5. Ravichandran Ashwin of India Mankaded Lahiru Thirimanne of Sri Lanka in a group match in the Commonwealth Bank Series 2012 held in Australia. However the standing umpires, Paul Reiffel and Billy Bowden, after discussion asked India if they wanted to reconsider the appeal and Indian captain Virender Sehwag withdrew the appeal. Sehwag told them that Ashwin had warned Thirimanne before running him out, however Mahela Jayawardene, the Sri Lanka captain, said he was not aware of the warning.
6. At the 2012 ICC World Twenty20 in the Super Eight stage match between West Indies and England, Chris Gayle did not Mankad Eoin Morgan but only gestured funnily of having Morgan Mankaded. Eventually West Indies won the match by 15 runs.
7. During IPL 2019, Krunal Pandya (Mumbai Indians) chose not to run out Mayank Agarwal (Kings XI Punjab), in a game which Punjab won.
8. During 2020 ICC Women's T20 World Cup in the group stage match between England Women and South Africa Women, Katherine Brunt did not Mankad Suné Luus. But the on strike batter Mignon du Preez hit six and four consecutively on the over and won the match by 6 wickets.
9. During the 2020 Indian Premier League, Ravichandran Ashwin (Delhi Capitals) chose not to Mankad Aaron Finch (Royal Challengers Bangalore), in the game which Delhi won.
10. Mitchell Starc warned Theunis de Bruyn twice during the South African Tour of Australia 2022-23 but chose not to Mankad.
11. During the 2022–23 Big Bash League season, Adam Zampa (Melbourne Stars) attempted to Mankad Tom Rogers (Melbourne Renegades), but the appeal was refused as the bowler's arm had gone past the vertical.
12. In a Women's Under-19 T20I between India and South Africa in January 2023, Mannat Kashyap Mankaded Jenna Evans, but the Indian captain Shafali Verma withdrew the appeal.
13. During the Guwahati ODI between India and Sri Lanka in 2023, Mohammed Shami Mankaded Dasun Shanaka when Shanaka was batting at 98. But the Indian captain Rohit Sharma withdrew the appeal.
14. During a Bangladesh vs New Zealand ODI match in 2023, Bangladesh captain Litton Das and bowler Hasan Mahmud called back Ish Sodhi after he was deemed run out at the non-strikers' end.
15. During the 2025 Indian Premier League, Digvesh Rathi attempted to mankad Jitesh Sharma and based on the telecast audio, the TV umpire decided that the batsman was not out, as the TV umpire opined the bowler had completed his delivery stride.
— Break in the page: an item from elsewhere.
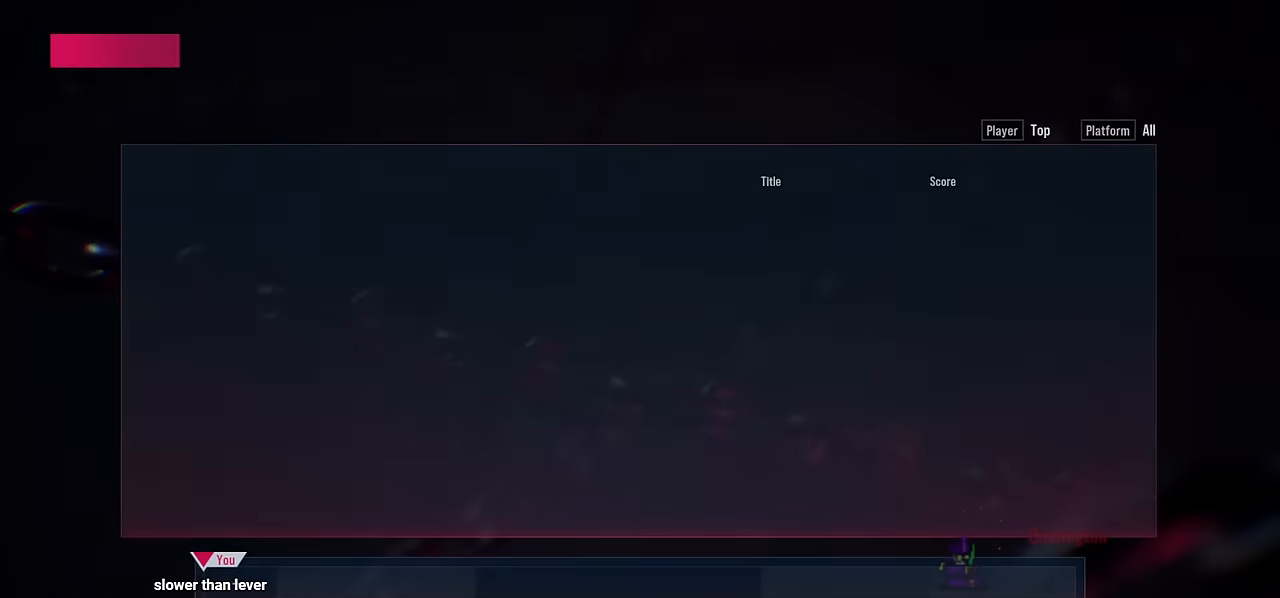
{"buttons": [], "left_stick": "center", "events": []}
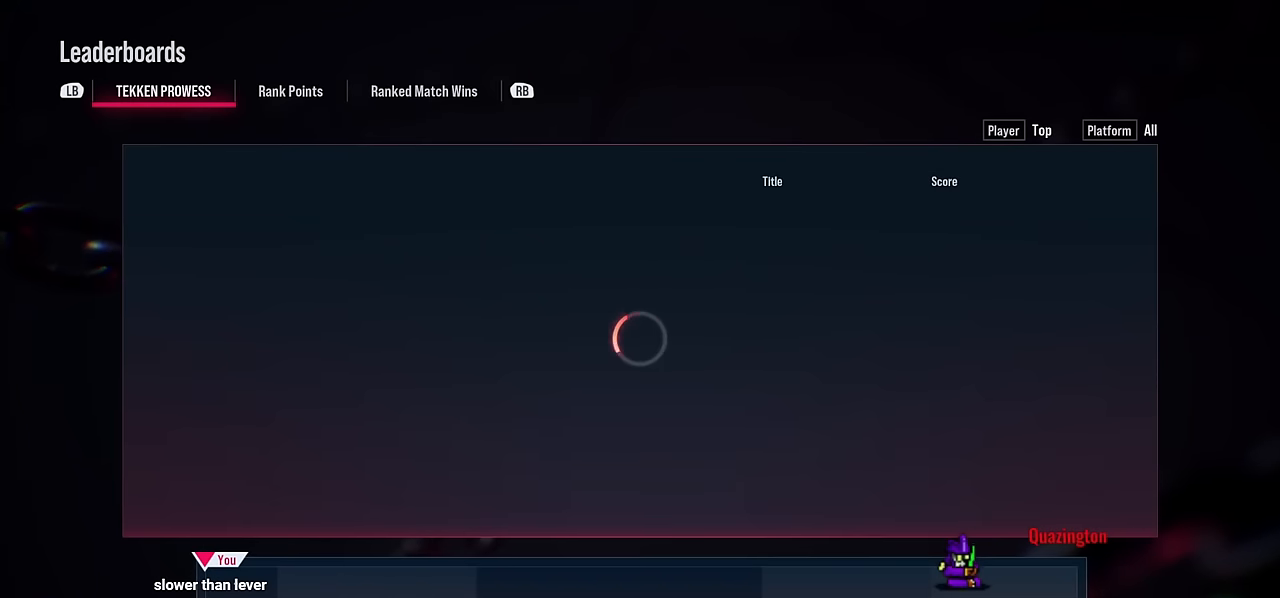
{"buttons": [], "left_stick": "center", "events": []}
LSG captain Rishabh Pant withdrew the appeal. There is controversy about whether the TV umpire made the right call, due to scope for ambiguity in Law 38.3 which talks about the point in time when "bowler would normally have been expected to release the ball." This has been interpreted by some, including the TV umpire, that the bowler completing the delivery stride preempts Mankading. Others interpret the wording to mean the Mankading attempt is valid until the bowler completes his action beyond the normal release point. Jitesh went on to score a match-winning 85* in 33 balls that took his team RCB to qualifier-1.

==Representation in popular culture==
In Bodyline, the dramatisation of the notorious Bodyline tour of 1932–33, the controversial England captain Douglas Jardine is represented early in his career as encouraging a bowler to Mankad an opponent without giving a prior warning. Jardine's action is excused in the dramatisation by Lord Harris, who is represented as saying he had done the same in his playing career. While this represents Jardine's (and his supporters') perceived willingness to resort to sharp practice, there is in fact no evidence that Jardine or Harris initiated such an instance as captains, and no record of such an incident in first-class cricket. Instead, it might have been a reference to Harris' act for Eton against Harrow at Lord's in 1870.

In the Bollywood film Lagaan, one of the English bowlers Mankads one of the Indian team's players after his runner backed up.